• **Records supplied**:

------------------------------------------------------------

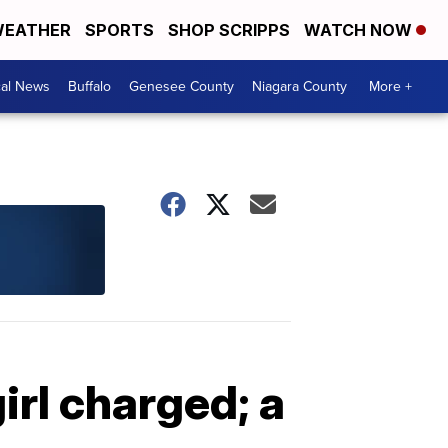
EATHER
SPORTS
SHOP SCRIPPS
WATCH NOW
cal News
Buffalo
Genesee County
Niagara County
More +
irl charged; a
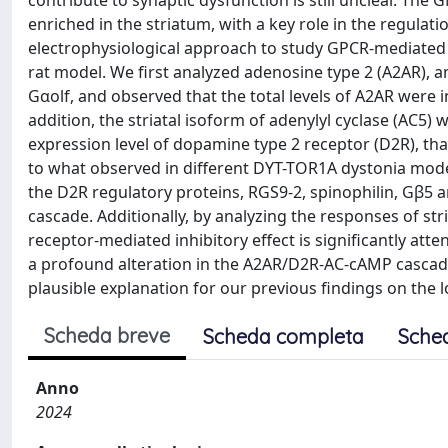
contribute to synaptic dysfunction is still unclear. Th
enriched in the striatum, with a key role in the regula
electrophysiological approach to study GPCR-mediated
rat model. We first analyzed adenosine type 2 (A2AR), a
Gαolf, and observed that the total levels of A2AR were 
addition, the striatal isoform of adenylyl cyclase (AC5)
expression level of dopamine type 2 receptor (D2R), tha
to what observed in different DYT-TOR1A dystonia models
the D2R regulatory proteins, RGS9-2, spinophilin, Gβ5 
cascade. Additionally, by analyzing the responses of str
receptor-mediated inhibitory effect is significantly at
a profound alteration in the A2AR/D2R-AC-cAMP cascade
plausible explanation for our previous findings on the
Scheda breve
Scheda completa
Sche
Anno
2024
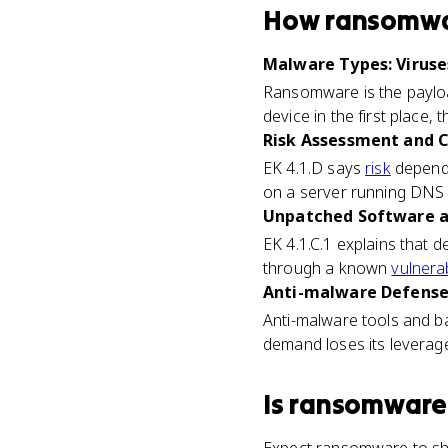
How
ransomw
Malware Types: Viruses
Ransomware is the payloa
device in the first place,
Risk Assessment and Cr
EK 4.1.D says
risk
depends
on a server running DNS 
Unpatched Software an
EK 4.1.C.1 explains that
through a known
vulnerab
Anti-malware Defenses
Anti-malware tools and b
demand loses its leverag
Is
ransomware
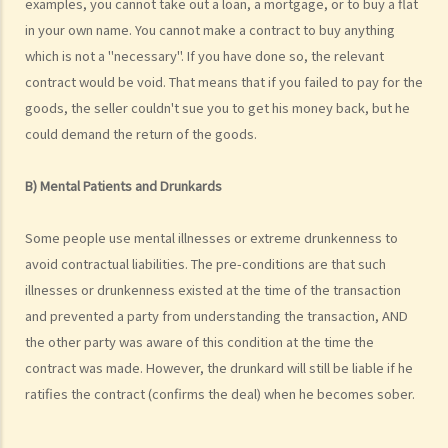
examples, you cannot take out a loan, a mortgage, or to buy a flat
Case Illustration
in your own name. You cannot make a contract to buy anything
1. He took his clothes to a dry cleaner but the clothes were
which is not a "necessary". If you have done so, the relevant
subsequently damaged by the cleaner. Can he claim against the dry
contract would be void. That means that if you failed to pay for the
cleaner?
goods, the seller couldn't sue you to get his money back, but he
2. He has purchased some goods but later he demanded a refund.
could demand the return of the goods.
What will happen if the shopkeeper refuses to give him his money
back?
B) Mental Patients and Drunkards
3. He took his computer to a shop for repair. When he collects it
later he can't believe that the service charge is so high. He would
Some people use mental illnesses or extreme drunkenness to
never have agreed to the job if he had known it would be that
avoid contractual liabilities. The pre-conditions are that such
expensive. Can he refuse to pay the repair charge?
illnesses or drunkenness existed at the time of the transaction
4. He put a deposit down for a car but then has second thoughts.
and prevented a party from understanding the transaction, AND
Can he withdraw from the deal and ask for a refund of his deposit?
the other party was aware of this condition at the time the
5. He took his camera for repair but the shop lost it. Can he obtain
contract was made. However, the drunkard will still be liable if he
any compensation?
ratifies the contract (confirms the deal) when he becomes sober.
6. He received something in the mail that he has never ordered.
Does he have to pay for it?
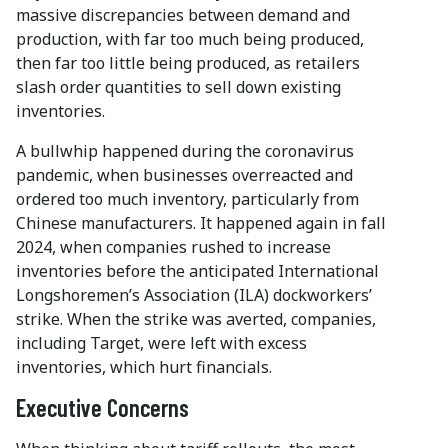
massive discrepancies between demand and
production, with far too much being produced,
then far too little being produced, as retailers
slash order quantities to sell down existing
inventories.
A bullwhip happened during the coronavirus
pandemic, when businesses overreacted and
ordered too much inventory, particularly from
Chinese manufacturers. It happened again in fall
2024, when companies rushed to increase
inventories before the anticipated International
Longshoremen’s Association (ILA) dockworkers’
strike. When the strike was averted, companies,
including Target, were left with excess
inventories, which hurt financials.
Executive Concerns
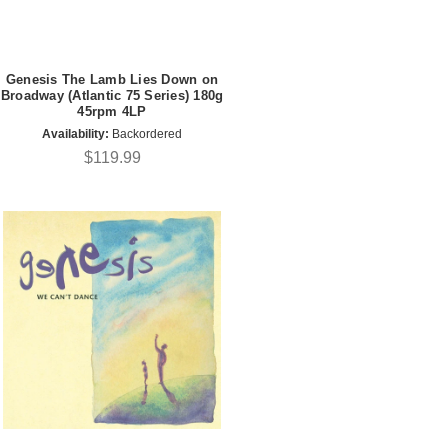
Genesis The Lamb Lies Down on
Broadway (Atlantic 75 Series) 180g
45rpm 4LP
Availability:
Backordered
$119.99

------------------------------------------------------------

• **What is needed**: Show all lines above holding the word "cascade".

• **Answer for the task**:
cascade. Additionally, by analyzing the responses of str
a profound alteration in the A2AR/D2R-AC-cAMP cascade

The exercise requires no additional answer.